▶ GIVEN INSTRUCTION:
Reproduce each line of the data below word for word.

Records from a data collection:
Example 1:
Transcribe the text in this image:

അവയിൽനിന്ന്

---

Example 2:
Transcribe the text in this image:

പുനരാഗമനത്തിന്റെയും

▶ EXERCISE ANSWER:
Example 1:
Transcribe the text in this image:

അവയിൽനിന്ന്

---

Example 2:
Transcribe the text in this image:

പുനരാഗമനത്തിന്റെയും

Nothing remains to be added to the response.